CAST ASIDE FOR THE CASTAWAYS
And speaking of the way he rolls, John 20:1 says the stone had been “removed”
or “rolled away”
from the tomb. The word John uses there literally means “cast aside,” as in: flung, thrown, tossed.
It wasn’t tossed aside so that Jesus could get out. You see later that he can pass right through walls in his resurrected body. It was cast aside so the castaways could get in. So that his ragtag band of followers could see that the tomb was empty.
But Mary’s first reaction is not hope. She thinks someone has taken Jesus’ corpse. She lingers there, weeping. The one person who had given her dignity in life had apparently been desecrated in death. And she is alone again.
Then Jesus appears.

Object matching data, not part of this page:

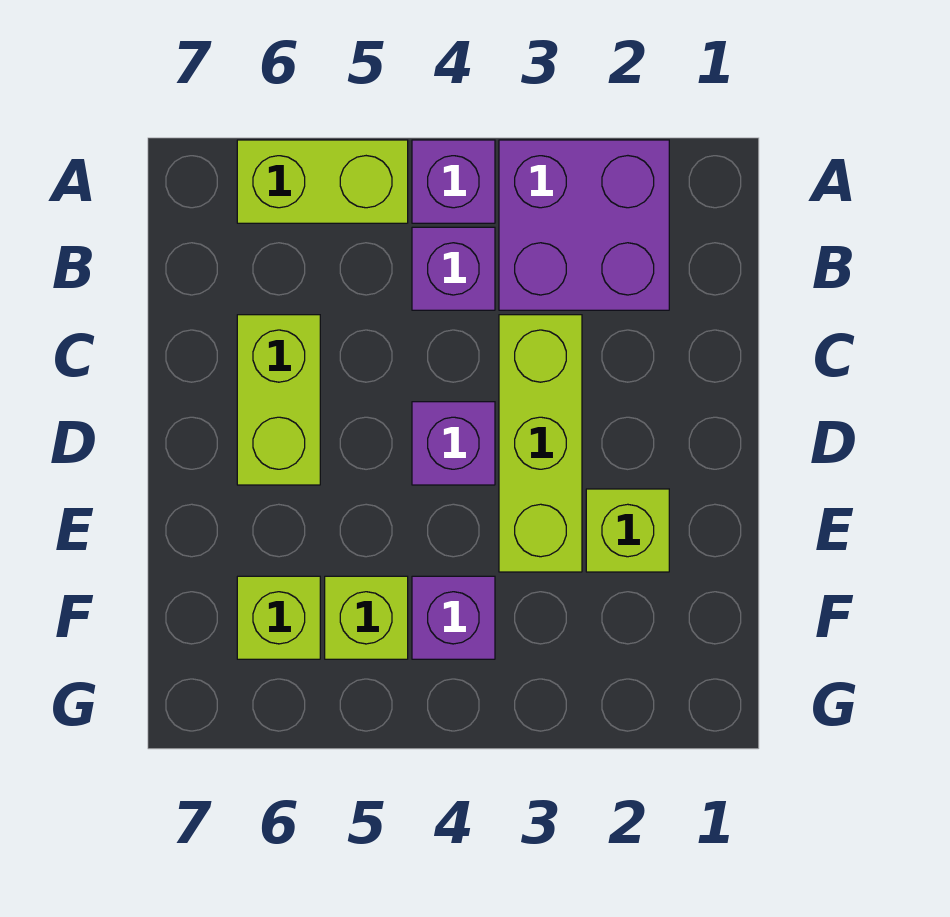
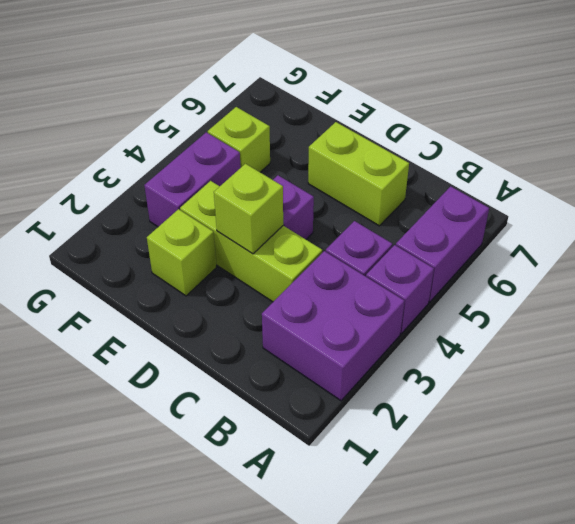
lime 1x2 brick [237,140,408,223] -> purple 1x2 brick [396,186,489,302]
purple 1x1 brick [412,576,495,659] -> purple 1x2 brick [144,132,241,227]
lime 1x1 brick [237,576,320,659] -> lime 1x1 brick moved to [214,164,283,254]

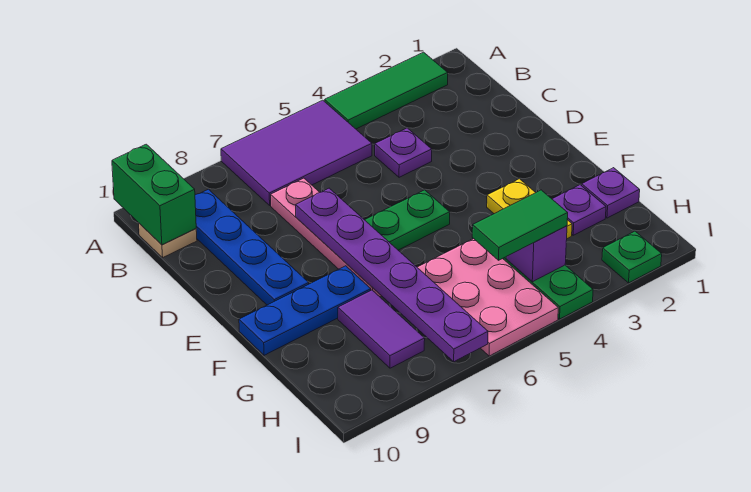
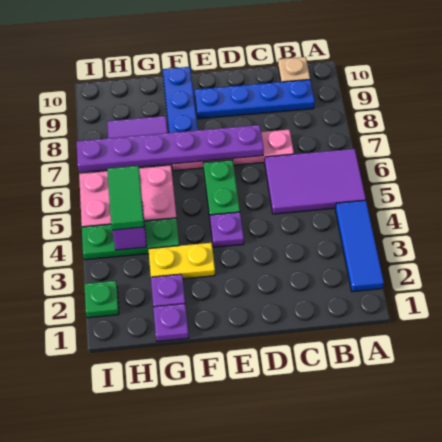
green 1x3 tile [325,52,448,129] -> blue 1x3 tile [335,200,384,292]
purple 2x3 tile [221,100,372,205] -> purple 2x3 tile turned to [265,149,366,214]
green 1x2 brick [112,144,196,245] -> none
purple 1x1 plate [375,128,432,177] -> purple 1x1 plate moved to [210,212,244,247]

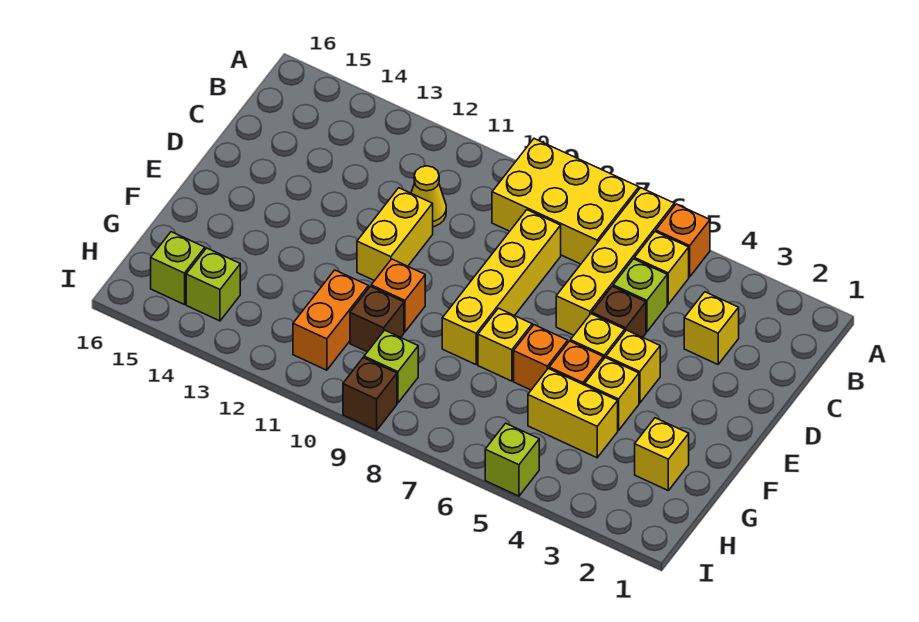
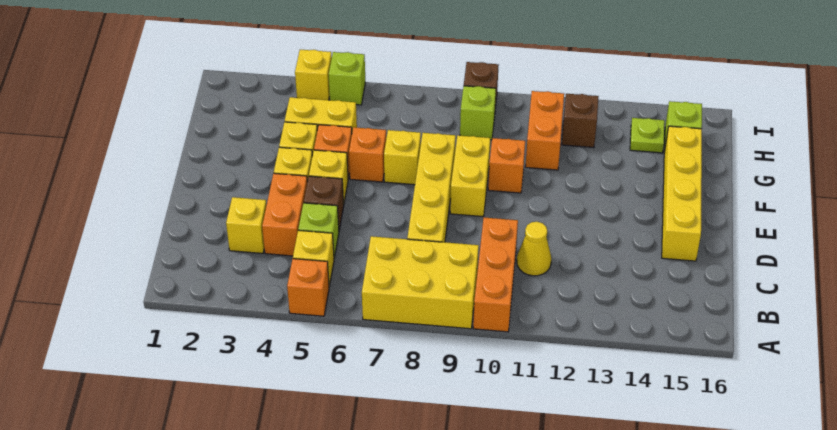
yellow 1x4 brick [556,188,674,335] -> yellow 1x4 brick moved to [662,126,702,261]
none -> orange 1x3 brick [473,218,518,332]
none -> orange 1x2 brick [262,173,307,256]
yellow 1x2 brick [357,188,433,281] -> yellow 1x2 brick moved to [450,135,490,217]
yellow 1x1 brick [635,418,689,490] -> yellow 1x1 brick moved to [295,50,332,100]
brown 1x1 brick [350,286,404,352] -> brown 1x1 brick moved to [562,94,599,148]
lime 1x1 brick [186,248,240,321] -> lime 1x1 plate [630,118,665,153]

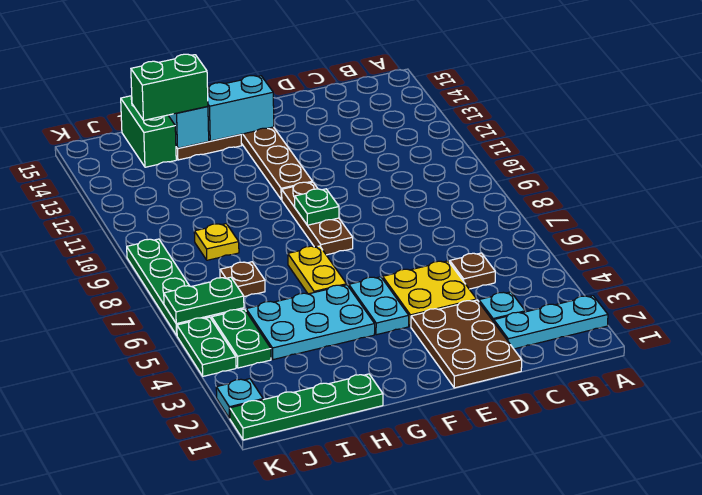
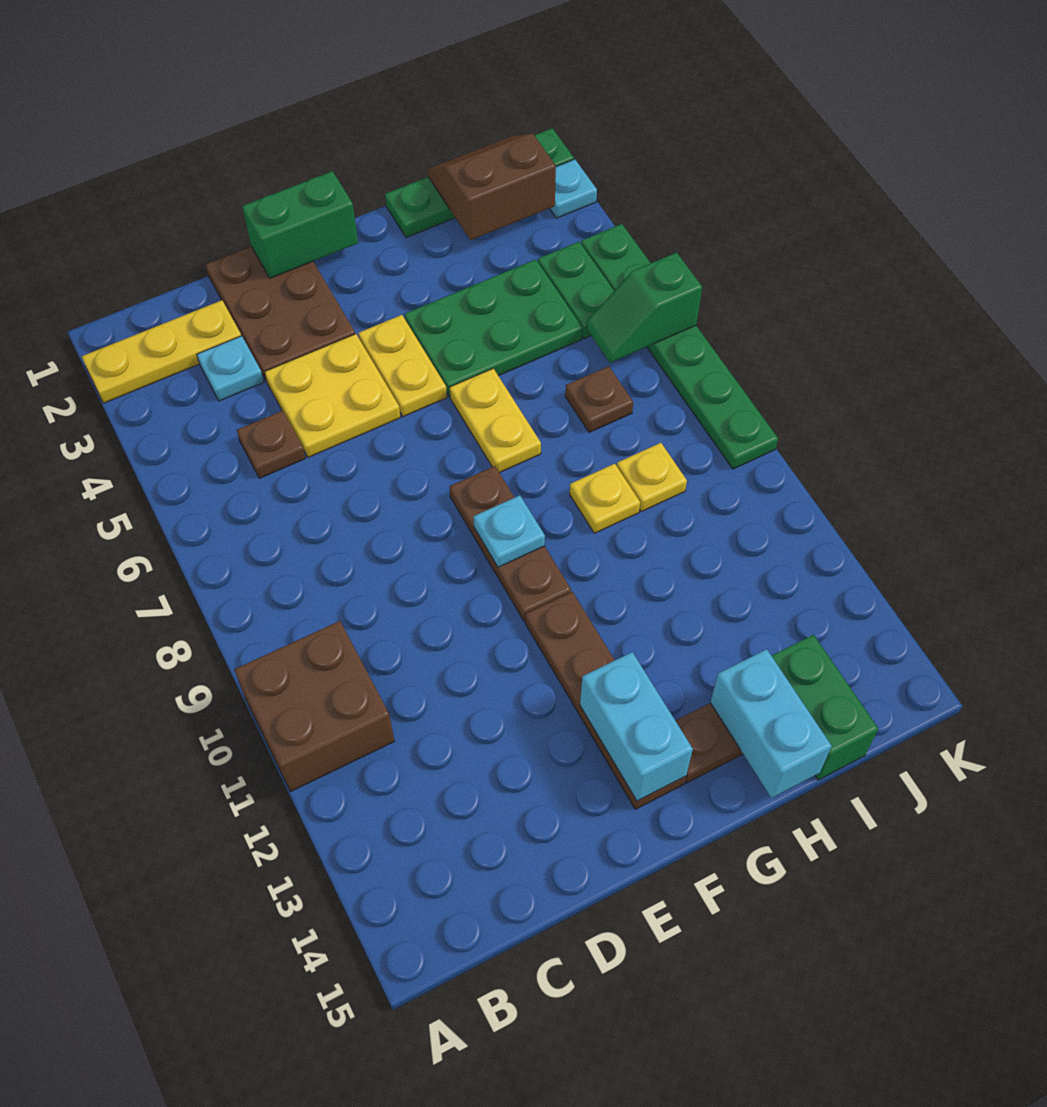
cyan 1x3 plate [494,296,608,349] -> yellow 1x3 plate [82,300,241,403]
none -> brown 2x2 brick [234,621,394,792]
cyan 1x2 plate [349,277,409,335] -> yellow 1x2 plate [358,315,447,417]
green 1x1 plate [295,189,339,225] -> cyan 1x1 plate [473,495,545,567]
cyan 1x2 brick [208,76,274,141] -> cyan 1x2 brick turned to [580,652,693,801]
cyan 2x3 plate [246,285,375,360] -> green 2x3 plate [404,259,583,397]
none -> yellow 1x1 plate [570,464,640,533]
green 1x2 brick [131,54,208,120] -> green 1x2 brick moved to [242,171,358,278]
none -> brown 2x2 slope [428,134,556,240]
green 1x2 plate [164,277,244,324] -> green 1x2 slope [586,252,702,363]

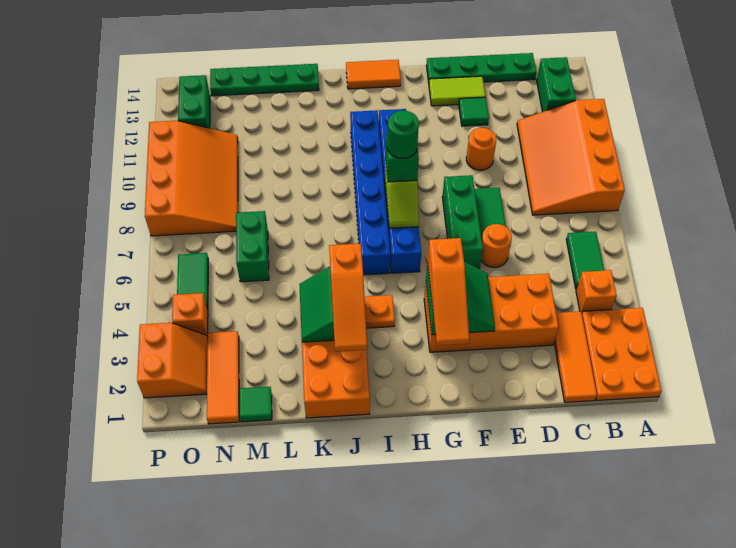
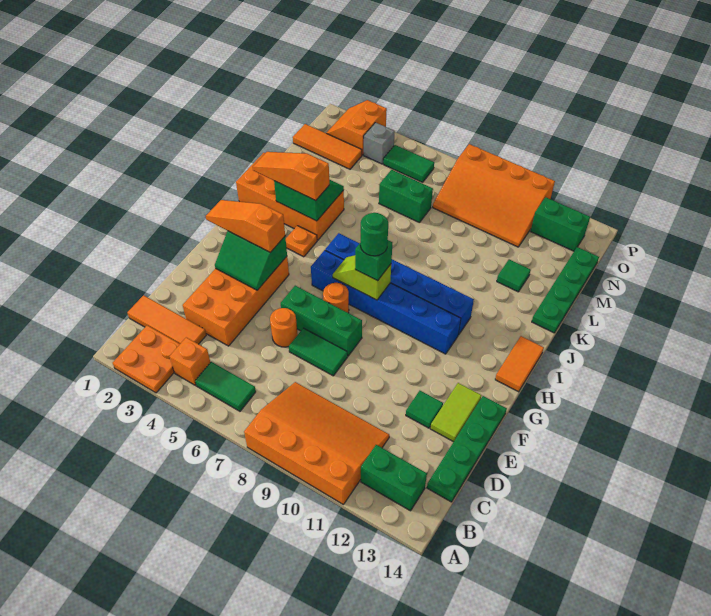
orange 2x3 plate [582,308,661,400] -> orange 2x2 plate [113,325,180,393]
orange 1x1 round brick [466,128,496,170] -> orange 1x1 round brick moved to [323,283,349,313]
green 1x1 tile [240,387,272,422] -> green 1x1 tile moved to [497,259,531,292]
orange 2x2 slope [137,323,208,398] -> orange 2x2 slope turned to [327,100,387,155]
orange 1x1 brick [172,293,208,337] -> grey 1x1 brick [363,123,395,164]

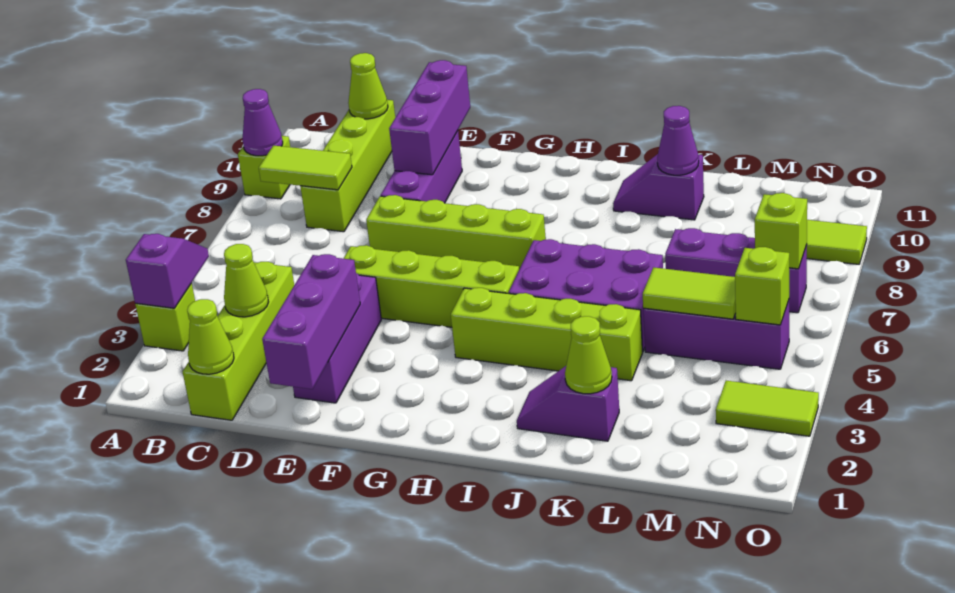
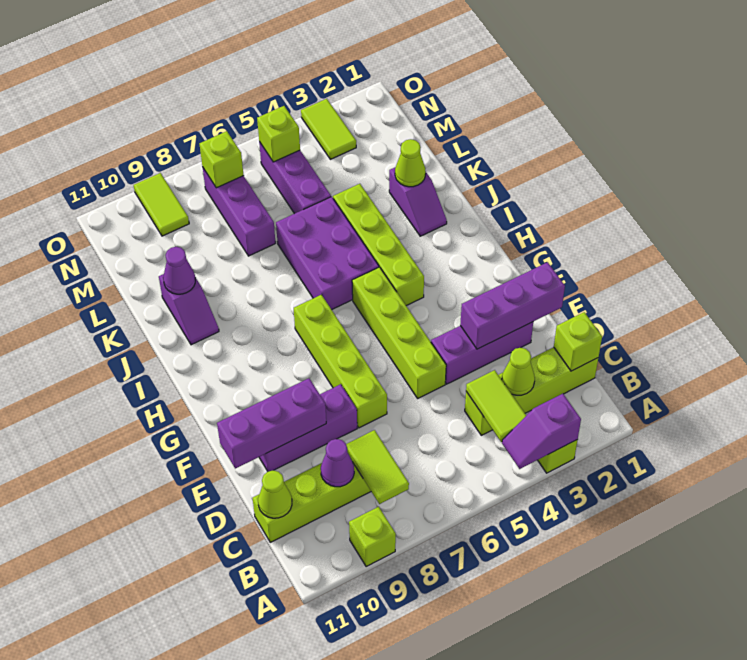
purple 1x1 cone [242,89,283,156] -> purple 1x1 cone moved to [321,439,354,487]
lime 1x1 cone [187,299,234,374] -> lime 1x1 brick [554,312,602,371]
lime 1x2 tile [643,267,736,319] -> lime 1x2 tile moved to [466,370,526,442]

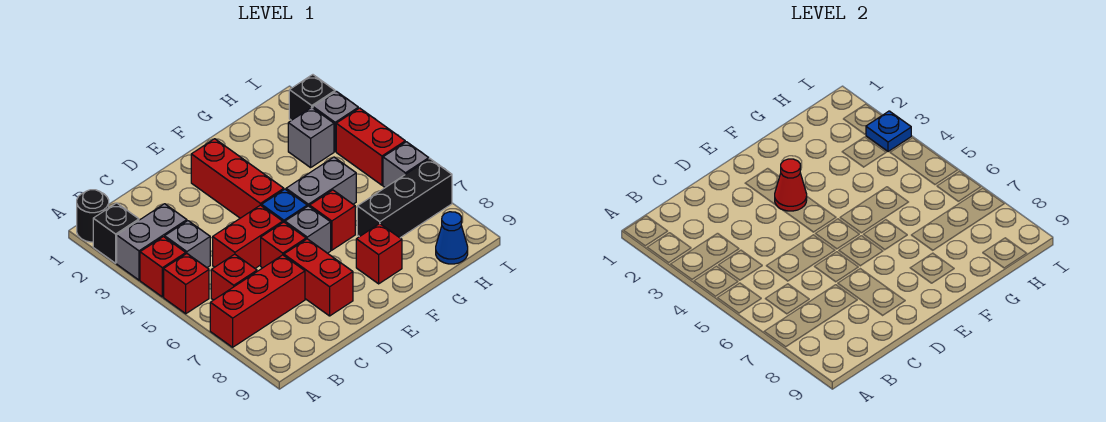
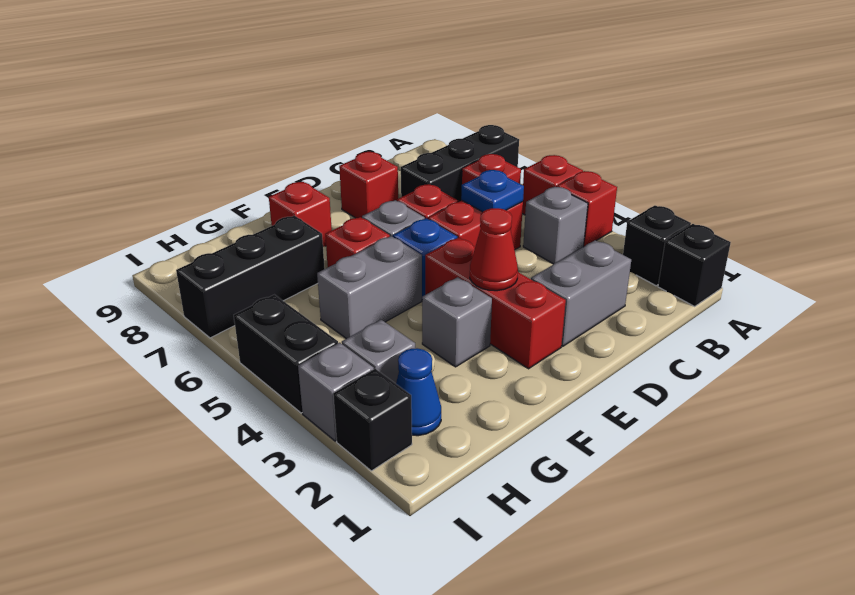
black 1x1 round brick [77,190,109,242] -> black 1x1 brick [658,224,731,306]
grey 1x2 brick [117,204,187,280] -> grey 1x2 brick moved to [531,240,631,346]
red 1x3 brick [210,255,305,347] -> black 1x3 brick [401,125,519,202]
red 1x2 brick [284,239,353,316] -> red 1x1 brick [339,152,398,218]
blue 1x1 cone [436,212,468,264] -> blue 1x1 cone moved to [396,348,441,436]
blue 1x1 plate [866,111,911,152] -> blue 1x1 plate moved to [461,170,524,212]
red 1x2 brick [336,108,405,185] -> black 1x2 brick [234,295,338,413]
grey 1x1 brick [383,142,429,188] -> grey 1x1 brick moved to [422,277,492,367]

And says a word that means the world to her: “Mary.”
Not “Mary of Magdala,” the place she’d been before he found her.
Simply “Mary.”
The label that stretched into her past was gone.
And, whether it’s the grief-stricken Mary or the anxiety-riddled disciples in the upper room, that moment, when they met the risen Jesus, electrifies them. Sets them free. Starts them talking. And no one can ever shut them up again.
RADICAL AND REAL
That’s because Jesus Christ’s resurrection is his validation and vindication.
Anyone can say anything about God that they want to. But how do you know it’s true? If you’re going to look for God’s stamp of approval on someone, resurrection from the dead would be a pretty significant stamp.
Jesus Christ’s resurrection means that all the stuff he’s been teaching — about God’s love, God’s care for the outcasts, God’s willingness to forgive sins, God’s disdain for “religion” and eagerness to lavish grace on the repentant sinner — all of that is true.
And it means that no matter what people do to you, there is certain hope even beyond the grave. It means there is always hope. Because you can be resurrected too.
HE SURPRISES US STILL
In the centuries since, the risen Christ has popped into other dark gardens and locked rooms, coming to people afraid and people ashamed and people grieving. They’re often surprised, and, like these first witnesses, similarly set free.
You called, you cried, you shattered my deafness.
You sparkled, you blazed, you drove off my blindness.
You shed your fragrance, and I drew in my breath,
and I pant for you.
I tasted and now I hunger and thirst.
You touched me,
and now I burn with longing for your peace.— St. Augustine of Hippo
Ponder
How does it change your life and attitude to know that Jesus rose from the dead and lives today, interceding for you, walking with you, and giving you strength?